Poetry is waiting for an answer.
Ariana Reines is a poet I’ve been paying attention to lately who’s making similar moves:
Poem being extremely careful and giving praise as peculiar as possible
Try hard little poem
Where is the reward asks the poem it will come someday
Says the poem
while on the next page she seemingly mocks herself: “Oh yeah her stuff is so fresh compared to, compared to / Her stuff is really fresh / Yeah” (“Save the World,” Mercury). And a few centuries ago, Juvenal suggested there may be other factors to poetic success besides skill:
How can grim poverty grasp
Inspiration’s enchanted wand, how find that singing grotto
if you’re forced to scrape and pinch to satisfy the body’s
demands for cash? Horace cried “Rejoice!” on a full stomach. . . .
For if Virgil had not had one slave-boy and a fairly comfortable
lodging, all those snakes would have dropped from the Fury’s hair,
her grave trumpet would have been voiceless. (“Satire VII”)
That passage could also serve as a gloss to much of Byron’s Don Juan. So one answer to the objection that these poems are too absorbed with poetry is that poets always hear other poets’ voices in their minds: why not just cop to it? But let Johnson tell it:
For we did what we could, switching our homes
More often than our shoes, all through the small
Poetry wars and the great war of the classes, despairing
At the sins in the latter, and no doubt too much
At the ones in the former. We crossed deserts, rivers,
And seas, and still we never arrived, for we were nothing.

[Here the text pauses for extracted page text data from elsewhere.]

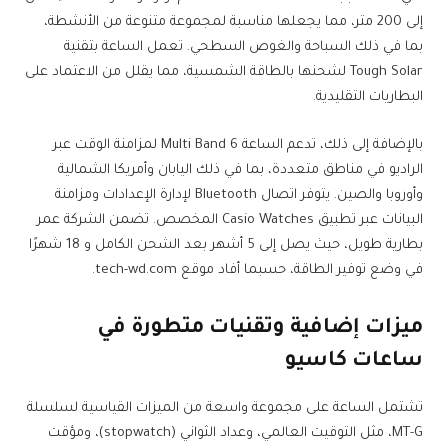
إلى 200 متر، مما يجعلها مناسبة لمجموعة متنوعة من الأنشطة،
بما في ذلك السباحة والغوص السطحي. تعمل الساعة بتقنية
Tough Solar لشحنها بالطاقة الشمسية، مما يقلل من الاعتماد على
البطاريات التقليدية.
بالإضافة إلى ذلك، تدعم الساعة Multi Band 6 لمزامنة الوقت عبر
الراديو في مناطق متعددة، بما في ذلك اليابان وأمريكا الشمالية
وأوروبا والصين. يتوفر اتصال Bluetooth لإدارة الإعدادات ومزامنة
البيانات عبر تطبيق Casio Watches المخصص. تضمن الشركة عمر
بطارية طويل، حيث يصل إلى 5 أشهر بعد الشحن الكامل و 18 شهرًا
في وضع توفير الطاقة، حسبما أفاد موقع tech-wd.com.
ميزات إضافية وتقنيات متطورة في
ساعات كاسيو
تشتمل الساعة على مجموعة واسعة من الميزات القياسية لسلسلة
MT-G، مثل التوقيت العالمي، وعداد الثواني (stopwatch)، ومؤقت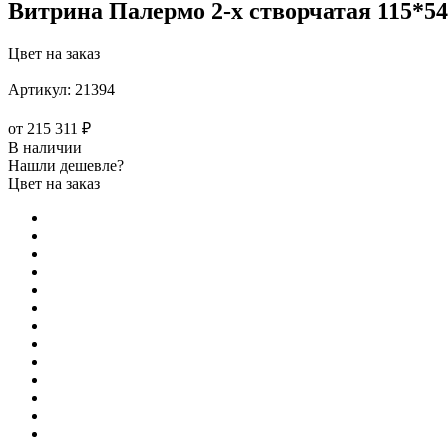
Витрина Палермо 2-х створчатая 115*54
Цвет на заказ
Артикул:
21394
от
215 311 ₽
В наличии
Нашли дешевле?
Цвет на заказ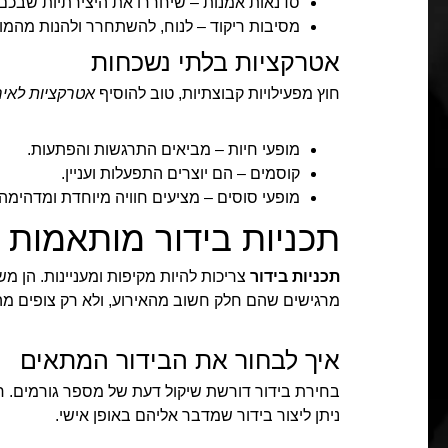
סדנאות אמנות – שיחררו את היצירתיות שבכם.
מסיבות ריקוד – לנוח, להשתחרר ולהנות מהמוז
אטרקציות בלתי נשכחות
חוץ מפעילויות קבוצתיות, טוב להוסיף
אטרקציות לאיר
מופעי חיות – מביאים התרגשות והפתעות.
קוסמים – הם יוצרים התפעלות ועניין.
מופעי סוסים – מציעים חוויה מיוחדת ומדהימה.
תכניות בידור מותאמות 
תכניות בידור
צריכות להיות מקיפות ומעניינות. הן מ
מרגישים שהם חלק חשוב מהאירוע, ולא רק צופים מה
איך לבחור את הבידור המתאים
בחירת בידור דורשת שיקול דעת של מספר גורמים. חשו
ניתן ליצור בידור שמדבר אליהם באופן אישי.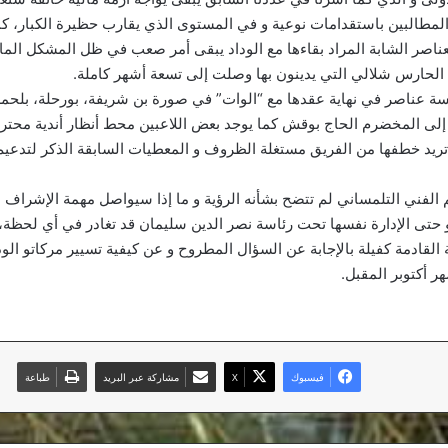
المطالبين باستقدامات نوعية و في المستوى الذي يقارب حظيرة الكبار، كم
لعناصر الشابة المراد بقاءها مع الوداد يبقى أمر صعب في ظل المشكل الم
لحارس شلالي التي يدينون بها وصلت إلى تسعة أشهر كاملة.
مسة عناصر في نهاية عقدها مع “الوات” في صورة بن شريفة، بورحلة، بلحم
ى المخضرم الحاج بوقش كما يوجد بعض اللاعبين محط أنظار أندية محترف
 تريد خطفها من الفريق مستغلة الظروف و المعطيات السابقة الذكر لتدعي
الفني التلمساني لم تتضح بشأنه الرؤية و ما إذا سيواصل مهمة الإشراف ع
 حتى الإدارة نفسها تحت رئاسة نصر الدين سليمان قد تغادر في أي لحظة، 
ة القادمة كفيلة بالإجابة عن السؤال المطروح و عن كيفية تسيير مركاتو ال
ر أكتوبر المقبل.
فيسبوك
‫X
مشاركة عبر البريد
طباعة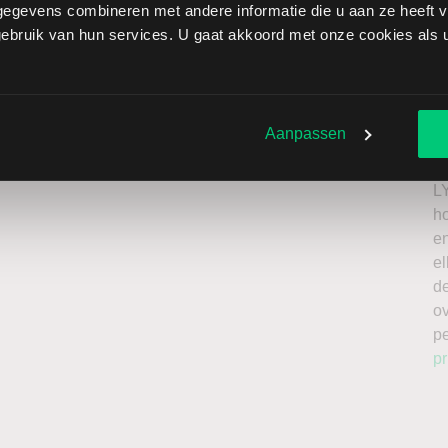
egevens combineren met andere informatie die u aan ze heeft ve
ource brengt extra risico’s met zich mee: als de koers
bruik van hun services. U gaat akkoord met onze cookies als u 
zen onbeperkt oplopen. Het is belangrijk om deze risico’s
 enkel te beleggen met kapitaal dat u kunt missen.
Ik
roker
n
Aanpassen
a
n
L
h
en
el
de
o
p
pr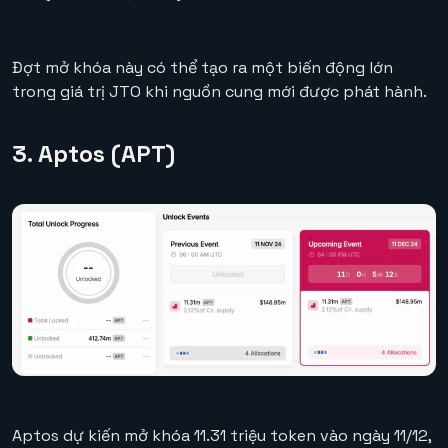
Đợt mở khóa này có thể tạo ra một biến động lớn
trong giá trị JTO khi nguồn cung mới được phát hành.
3. Aptos (APT)
Aptos dự kiến mở khóa 11.31 triệu token vào ngày 11/12,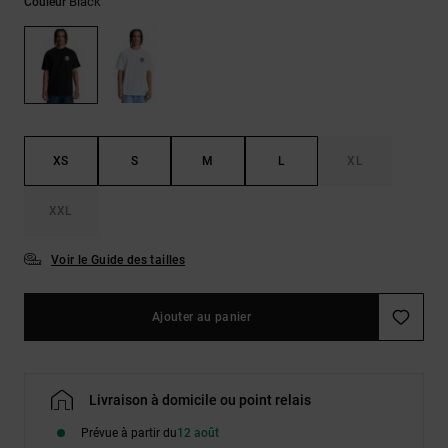
Démarrer une
Black
Couleur
Sacs &
conversation
Sacs à dos
Trouvez des
réponses
Ceintures
aux
& Portes
questions
les plus
monnaies
fréquentes et
notre
XS
S
M
L
XL
formulaire
de contact.
XXL
Consulter
la FAQ
Voir le Guide des tailles
Ajouter au panier
Livraison à domicile ou point relais
Prévue à partir du
12 août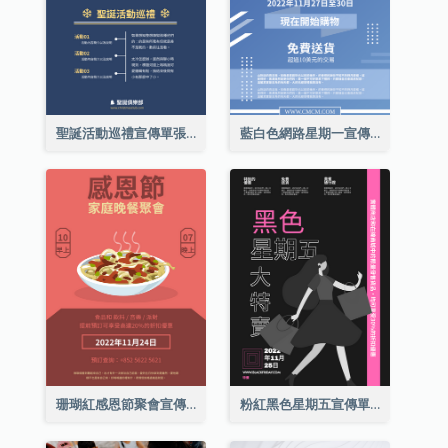
聖誕活動巡禮宣傳單張(附介紹)
藍白色網路星期一宣傳單張
珊瑚紅感恩節聚會宣傳單張
粉紅黑色星期五宣傳單張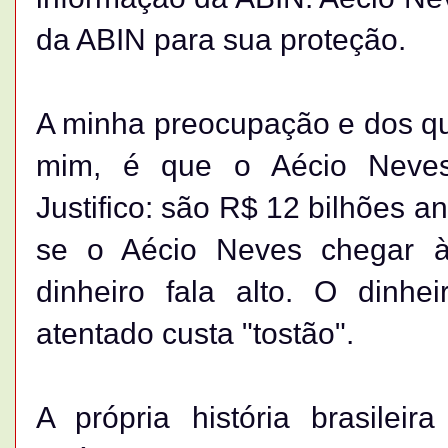
da ABIN para sua proteção.
A minha preocupação e dos 
mim, é que o Aécio Neves 
Justifico: são R$ 12 bilhões a
se o Aécio Neves chegar à
dinheiro fala alto. O dinhe
atentado custa "tostão".
A própria história brasileir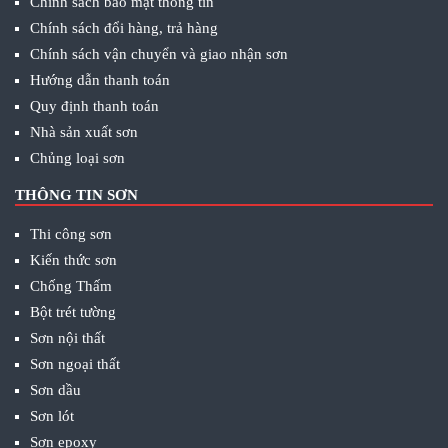
Chính sách bảo mật thông tin
Chính sách đổi hàng, trả hàng
Chính sách vận chuyển và giao nhận sơn
Hướng dẫn thanh toán
Quy định thanh toán
Nhà sản xuất sơn
Chủng loại sơn
THÔNG TIN SƠN
Thi công sơn
Kiến thức sơn
Chống Thấm
Bột trét tường
Sơn nội thất
Sơn ngoại thất
Sơn dầu
Sơn lót
Sơn epoxy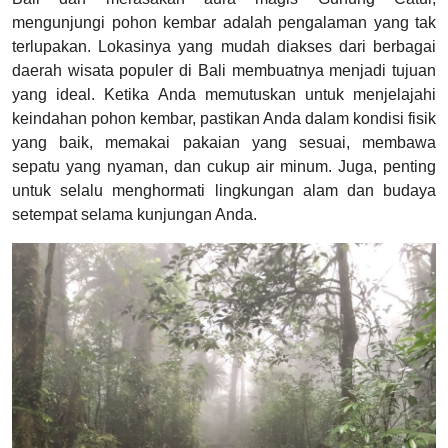
mengunjungi pohon kembar adalah pengalaman yang tak
terlupakan. Lokasinya yang mudah diakses dari berbagai
daerah wisata populer di Bali membuatnya menjadi tujuan
yang ideal. Ketika Anda memutuskan untuk menjelajahi
keindahan pohon kembar, pastikan Anda dalam kondisi fisik
yang baik, memakai pakaian yang sesuai, membawa
sepatu yang nyaman, dan cukup air minum. Juga, penting
untuk selalu menghormati lingkungan alam dan budaya
setempat selama kunjungan Anda.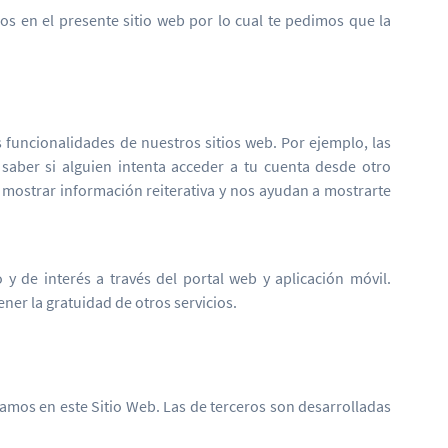
s en el presente sitio web por lo cual te pedimos que la
funcionalidades de nuestros sitios web. Por ejemplo, las
 saber si alguien intenta acceder a tu cuenta desde otro
 mostrar información reiterativa y nos ayudan a mostrarte
 de interés a través del portal web y aplicación móvil.
er la gratuidad de otros servicios.
mos en este Sitio Web. Las de terceros son desarrolladas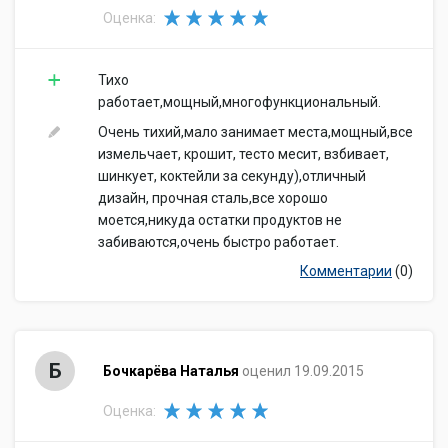
Оценка:
Тихо
работает,мощный,многофункциональный.
Очень тихий,мало занимает места,мощный,все
измельчает, крошит, тесто месит, взбивает,
шинкует, коктейли за секунду),отличный
дизайн, прочная сталь,все хорошо
моется,никуда остатки продуктов не
забиваются,очень быстро работает.
Комментарии
(0)
Б
Бочкарёва Наталья
оценил 19.09.2015
Оценка: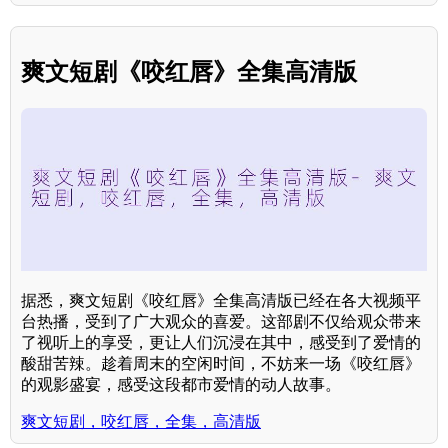
爽文短剧《咬红唇》全集高清版
据悉，爽文短剧《咬红唇》全集高清版已经在各大视频平
台热播，受到了广大观众的喜爱。这部剧不仅给观众带来
了视听上的享受，更让人们沉浸在其中，感受到了爱情的
酸甜苦辣。趁着周末的空闲时间，不妨来一场《咬红唇》
的观影盛宴，感受这段都市爱情的动人故事。
爽文短剧，咬红唇，全集，高清版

That’s from “To Those Who May Come After,” what he calls a “translucination after Bertolt Brecht,” in which he confesses “Yeah, I know, it’s not 1939, so the language is ‘off.’”
So there are two things to keep in mind about good satire: 1) it ridicules people and ideas, and 2) it’s funny. Johnson’s Because of Poetry I Have a Really Big House amply fulfills both of these criteria, but more importantly, it perpetuates a once-noble tradition that’s in serious danger today of being choked off by woke and humorless commissars who wouldn’t know satire and parody if it bit them. Sadly, that’s not only in the poetry world: the best thing about this book is that it creates a world where more of our sensibilities can be employed than in the terrible, straitened year just completed.
NOTES
The tombstone of Archilochus, the second poet of the western world after Homer, says “Hasten on, Wayfarer / lest you stir up the hornets”; he was rumored to have killed people by means of his iambs.
All these years later I still don’t understand why he took out the line “We must love one another or die” and later renounced the entire poem: that we’ll all die whether we love one another or not misses the point.